As you can see from the two comments, everyone has their favorite tools. My suggestion is to try the different blades and find the ones that work for you.
Which Tools To Buy?
A new carver on the Knotholes list writes that she doesn't know which tools to consider purchasing for her new carving vocation. This brought several different answers from knowledgeable carvers. Joe Dillett gave the most comprehensive response with the following:
When advising you what to start out with is difficult because we don't know what type of carving you are interested in doing at the start. If you are interested in carving statues (in the round) about the size you can hold in your hand than a knife is the tool I would start with. There are good knives that sell under the $20 range.

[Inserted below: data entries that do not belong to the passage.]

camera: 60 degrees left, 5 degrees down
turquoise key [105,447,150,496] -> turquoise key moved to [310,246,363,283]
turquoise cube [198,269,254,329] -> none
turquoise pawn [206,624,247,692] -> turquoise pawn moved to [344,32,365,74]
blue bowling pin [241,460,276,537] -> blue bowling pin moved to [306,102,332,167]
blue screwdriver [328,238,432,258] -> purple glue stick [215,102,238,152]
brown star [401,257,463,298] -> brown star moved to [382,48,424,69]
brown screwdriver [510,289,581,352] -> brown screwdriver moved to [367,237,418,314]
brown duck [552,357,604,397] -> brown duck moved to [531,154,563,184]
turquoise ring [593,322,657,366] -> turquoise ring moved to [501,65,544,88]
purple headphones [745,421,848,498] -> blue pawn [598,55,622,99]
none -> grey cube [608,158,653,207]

The next thing to learn is how to sharpen. To do good carvings the tools must be razor sharp. This requires a piece of leather and a buffing compound. If you don't have leather, you can apply the buffing compound on cardboard and even wood but most people find the leather strap like an old wide belt works best. Buffing compound can be bought at the local hardware store in most cases. Or you may buy it from several that participate on this list. Just ask them to email you off list and request a catalog.

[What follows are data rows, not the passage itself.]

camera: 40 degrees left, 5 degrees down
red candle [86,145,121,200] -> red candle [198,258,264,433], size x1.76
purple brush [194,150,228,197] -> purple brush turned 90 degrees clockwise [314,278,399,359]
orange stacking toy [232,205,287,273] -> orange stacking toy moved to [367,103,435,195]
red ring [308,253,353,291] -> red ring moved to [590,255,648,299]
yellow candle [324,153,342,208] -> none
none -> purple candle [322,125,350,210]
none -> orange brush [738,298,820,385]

If you are carving a plaque, (relief carving) you may need some chisels and a mallet. The chisels would be a small V shaped chisel and a smaller gouge. You sharpen the chisels with the same leather and buffing compound.
You should also have a coarse and fine sharpening stone.
All this is assuming you are using hand tools. If you are using power tools, you may choose from a whole variety of tools. Check out the catalogs from members of this list.
Another suggestion is to find a local carving club in your area. Also, subscribe to a woodcarving magazine like Chip Chats.
Finally, you've got your carving completed and finished with light washes of your favorite paint. It is time to antique the carving. What should you use? Here's one answer, Jan Oegema's Umber Juice. The recipe is as follows:
- 1 part paint thinner
- 1 part Verathane
- 1/2 part double boiled linseed oil.
Cover your carving with this mixture thoroughly and then use Burnt Umber paint (OIL BASE). Smear it ALL over with brush liberally then wipe off as you see fit. Let dry for 24 hrs.
Well that wraps up this issue of Notes From the Net. May you always strive to reach the next level with your carving efforts.
Please take some time and check out the wood carving lists on the Internet. There is a lot of knowledge free for the asking on all of the list serves.